The sun keeps on rising, the world keeps on spinning and the Brexit debate rages on. Last week Theresa May made a speech at Lancaster House which outlined her twelve point plan for the UK’s negotiation plan as she looks to trigger Article 50 and leave the European Union for good.
The main headline is, if the PM gets her way, the UK will be pursuing a “harder” Brexit, one in which the UK leaves the single market. This is in tandem with the UK planning to forge new trade deals with the wider world, likely the topic of conversation as May meets with President Trump next week. With the UK leaving the single market (or at least planning to), freedom of movement is almost undoubtedly going to diminish, but May still wants to maintain the Common Travel Area within Ireland. Having a land border with the EU is tricky to say the least, especially with the mantra “controlling our borders” being brought up time and time again. Speaking of the constituent countries within the union, May has promised that when powers are brought back from Brussels, the relevant ones will be devolved to Scotland, Wales and Northern Ireland. How much is devolved remains to be seen though. This is also a little tricky in Northern Ireland at the moment as the two parties in power are having their own fight over heating bills (like you and your housemates) and have called a set of elections in early March to try and restore order again.
The PM also announced a bit more transparency with regards to her strategy, but would not be revealing the “blow-by-blow details” (that’s one for all you playing Brexit buzzword bingo at home). It was also announced, unsurprisingly, that a new free trade agreement with European markets is being pursued after we leave the common market, as we try and pick and choose as much of the good stuff of EU membership whilst avoiding all the downsides. Easy, right?
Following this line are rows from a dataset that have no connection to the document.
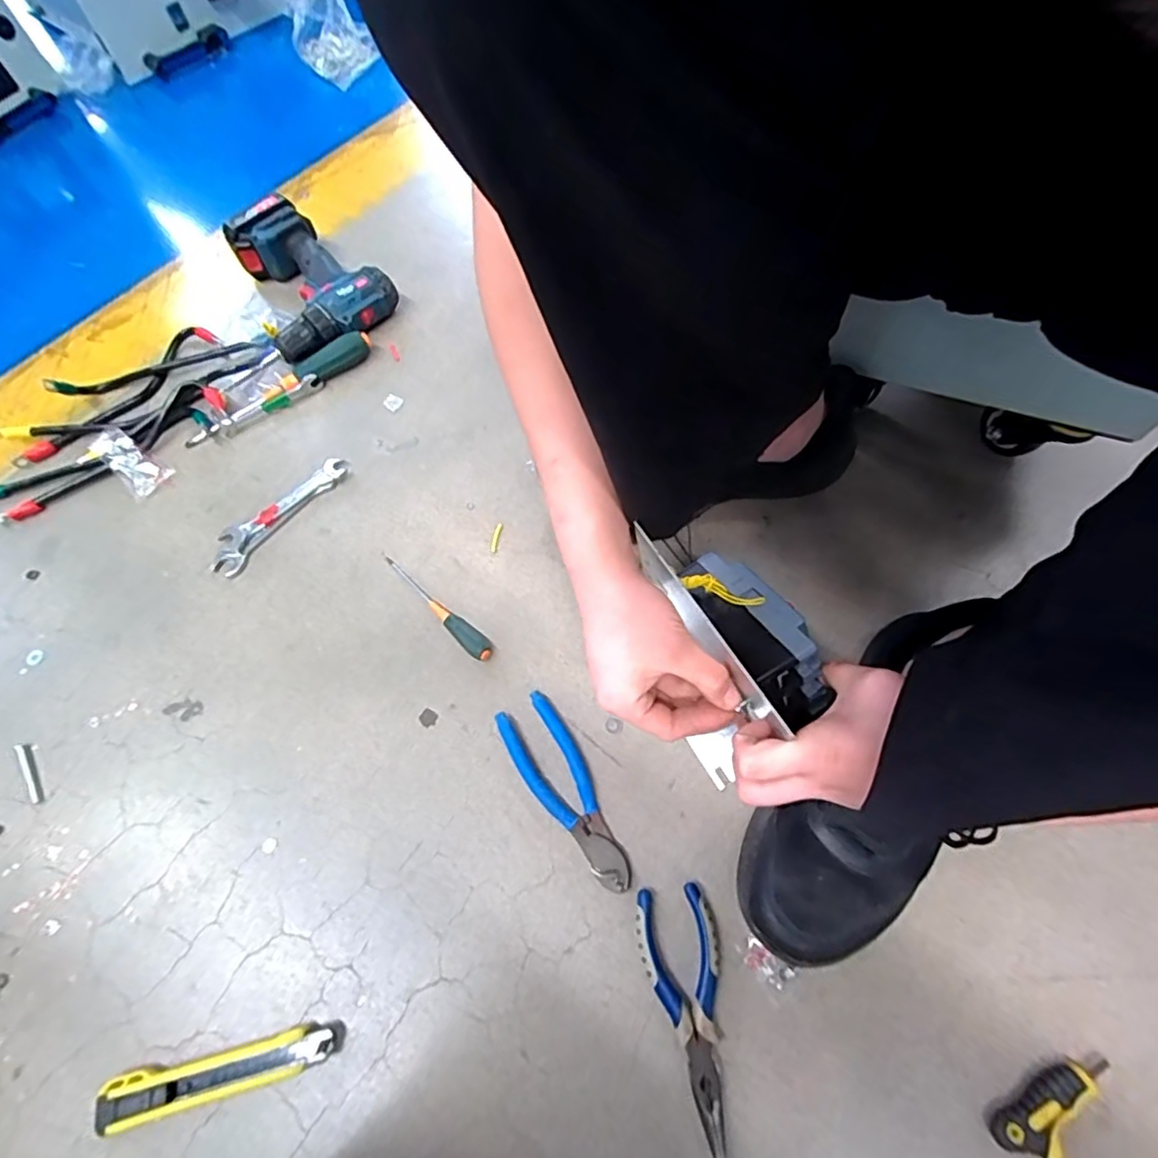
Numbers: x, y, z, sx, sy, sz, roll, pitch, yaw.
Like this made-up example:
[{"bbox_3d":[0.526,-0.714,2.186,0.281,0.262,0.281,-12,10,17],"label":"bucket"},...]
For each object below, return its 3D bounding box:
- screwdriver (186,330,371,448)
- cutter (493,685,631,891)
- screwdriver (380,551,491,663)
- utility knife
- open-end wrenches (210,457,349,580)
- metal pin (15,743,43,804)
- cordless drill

The final proposal will be put to a vote in both Houses at the end of it all, but it’s likely that this vote will go through in the Commons at least, due to the Conservative majority.
Science and innovation was also brought up in the speech, with May possibly realising that this could be the route that the UK needs to take post Brexit. Britain will “welcome agreement to continue to collaborate with our European partners on major science, research, and technology initiatives”, chiefly because without this collaboration, UK universities just aren’t as attractive to students and researchers.
Slightly more concrete plans are to be laid out in a ‘white paper’, essentially a more formal statement of government policy going forward. This will be a statement of intent from the government and gives opposition parties (and indeed opposition within her own party) a chance to scrutinise the plans in full. One scientific institute that is likely to leave sooner rather than later is the European Medicines Agency, predicted to take itself and its 700+ jobs to another European location. A similar UK board may emerge in its place to try and pick up both the jobs and the role, but that might be a little too much planning and foresight for Jeremy Hunt.
So what can we expect in the next few months? Well aside from the actual negotiation of Brexit, the Supreme Court dismissed the Government’s appeal of the High Court’s ruling on the process of triggering Article 50. What it all boils down to is that a bill needs to be passed that then allows the Government to trigger Article 50. Tory MPs in favour of Brexit are looking to fast track the bill as soon as possible (likely before the end of February) but opposition MPs may try and amend/stall the bill on its way through. Put simply, barring a massive shock, this bill will go through the House of Commons and likely through the House of Lords too. Any attempt to block the bill after the referendum will probably spark chaos. Chaos that could range anywhere from the Daily Mail getting a bit upset, to a general election or even the abolition of the House of Lords.